Ce sont également les derniers événements qui ont poussé Armelin à se rendre dans les locaux de la Cirfa. Depuis vendredi, il est “énervé”, “touché”, “blessé”. Les mots reviennent en boucle dans la bouche de ce lycéen de 18 ans. Quelques jours avant les attaques, il se trouvait boulevard Voltaire à proximité des lieux frappés par les terroristes. Lui ne veut pas prendre les armes. Il se rêve infirmier. “Depuis le mois de septembre je pense à faire mes études d’infirmer au sein de l’armée. Avec ce qu’il s’est passé, je me suis décidé à venir me renseigner”.
Le jeune Parisien emmitouflé dans son manteau à capuche en fourrure le sait, “ce n’est pas moi qui vais empêcher d’autres attentats mais je pourrais aider les civils blessés qui n’ont rien demandé”, ajoute t-il d’une voix posée.
Une tradition familiale
Dylan, 20 ans, sort de son premier rendez-vous au centre de recrutement. Le monde de l’armée, il connaît. Son beau-frère est sous-officier, son oncle, parachutiste. Malgré l’engagement familial, Dylan a d’abord fait un CAP dans la restauration avant de trouver un travail dans ce secteur. Sans difficulté et sans conviction. Ce lundi matin, le jeune homme aux cheveux coiffés en arrière s’est décidé à franchir le pas. Dans les locaux de la Cirfa aux murs placardés de posters de l’armée, il a rempli une fiche de renseignements avant de s’entretenir avec quelqu’un qu’il pense être un colonel : “Pendant vingt minutes il m’a posé plein de questions. Sur moi. Mes envies. Ce que je pourrai faire au sein de cette institution. Les raisons de mon engagement.”

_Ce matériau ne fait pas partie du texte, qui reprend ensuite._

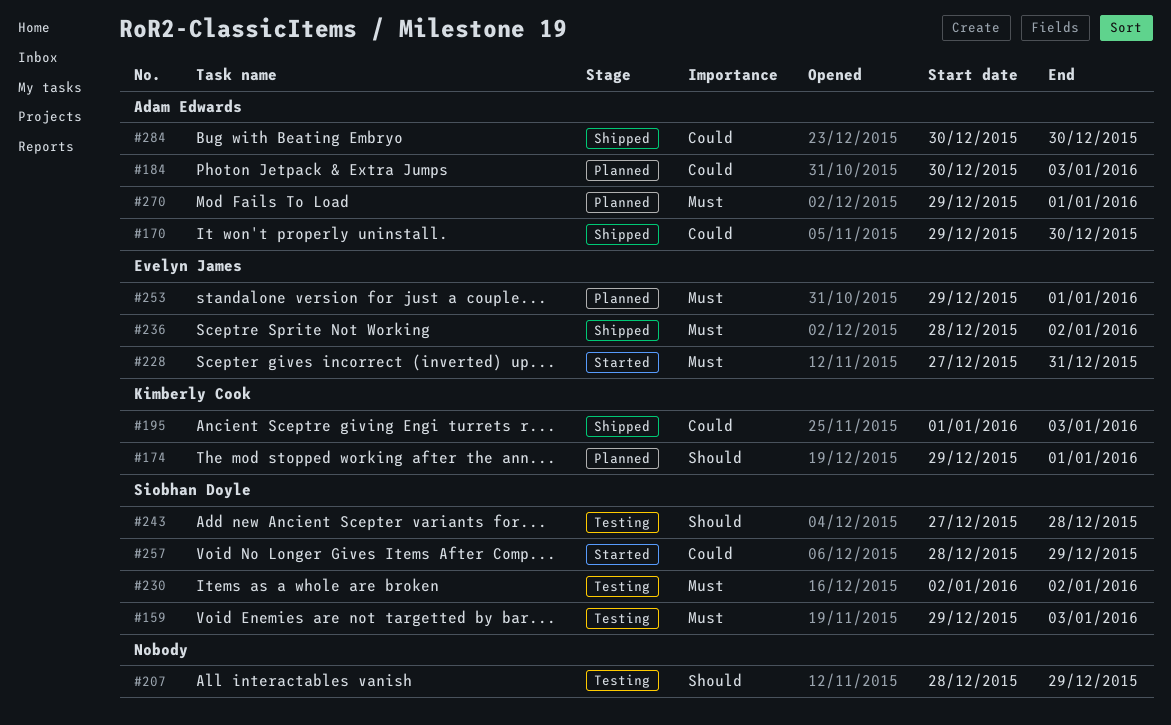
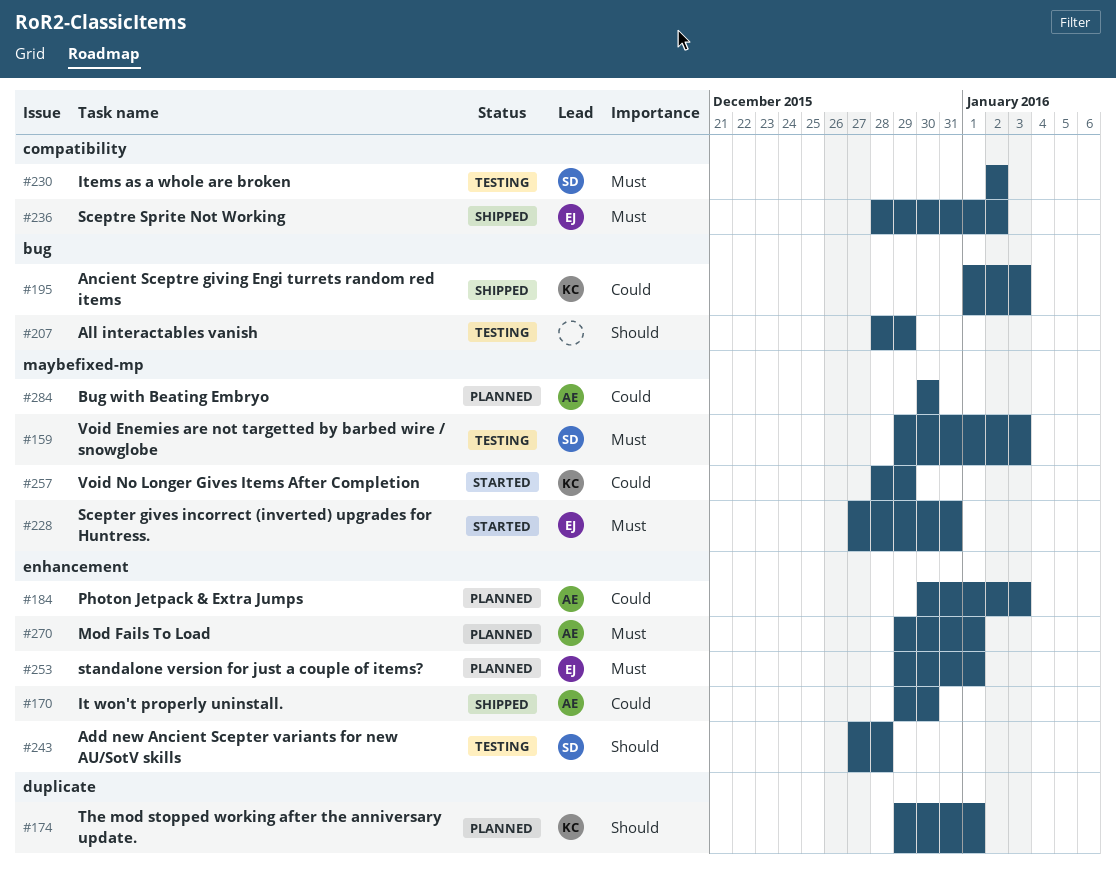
#257, owner: Siobhan Doyle -> Kimberly Cook
#284, status: Shipped -> Planned

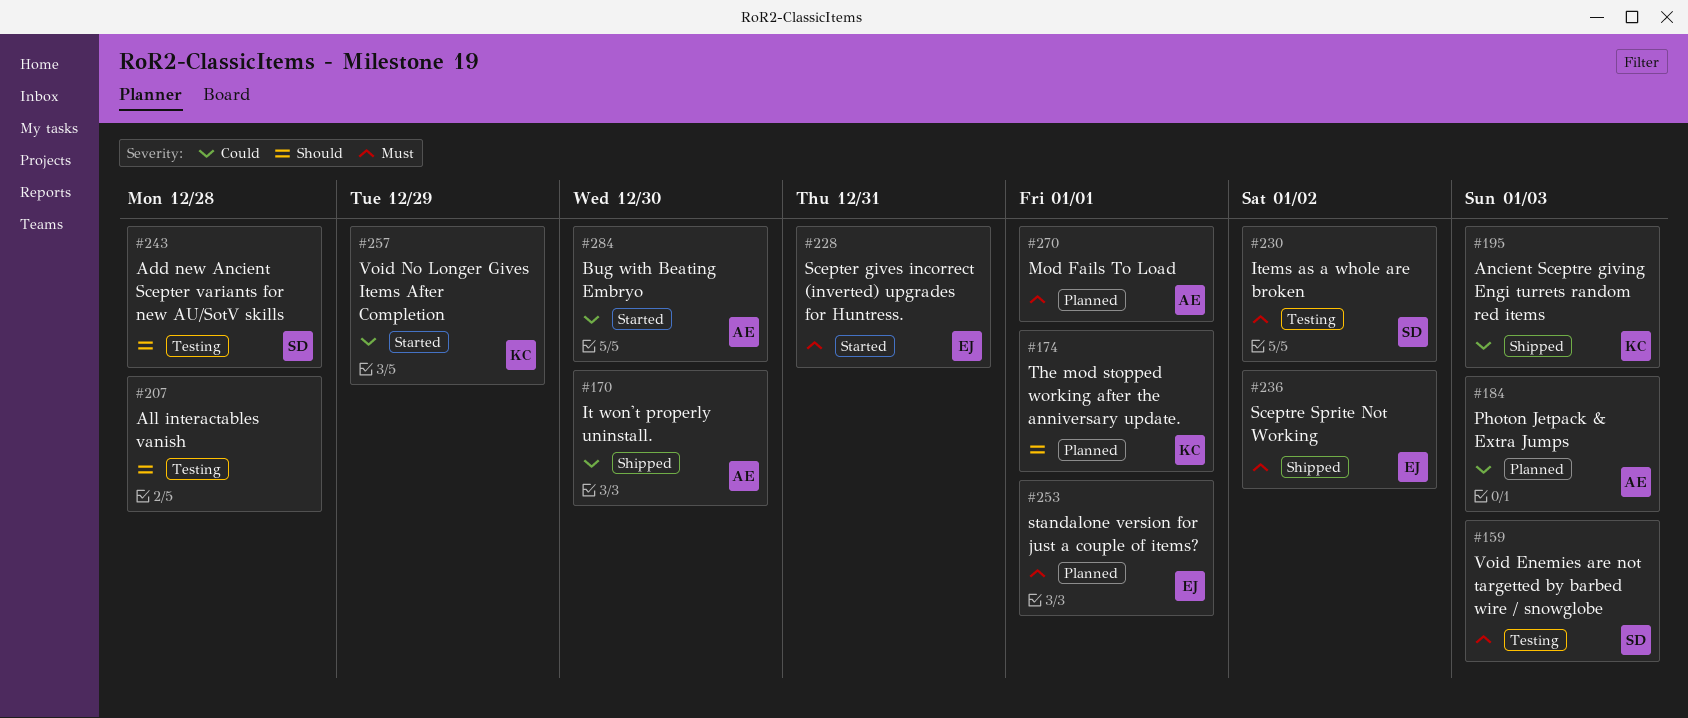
#207, due: Dec 29 -> Dec 28
#284, status: Planned -> Started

Dylan, au chômage depuis deux semaines, pense que l’armée peut lui offrir un cadre dont il a besoin. Mais ce sont sans aucun doute les attentats de vendredi qui l’ont boosté. “Ça m’a paniqué. C’est le moment de rejoindre l’armée, on a besoin d’hommes, de mains fortes. Je suis prêt à me battre contre Daech même si ce ne sont pas les armes qui m’attirent en premier lieu.”
Dylan doit se présenter à nouveau avec un dossier complet. S’il est retenu, le jeune homme passera des tests psychotechniques, physiques et médicaux. Il lui a été conseillé de prendre quelques kilos et de bien réfléchir à son envie de s’engager.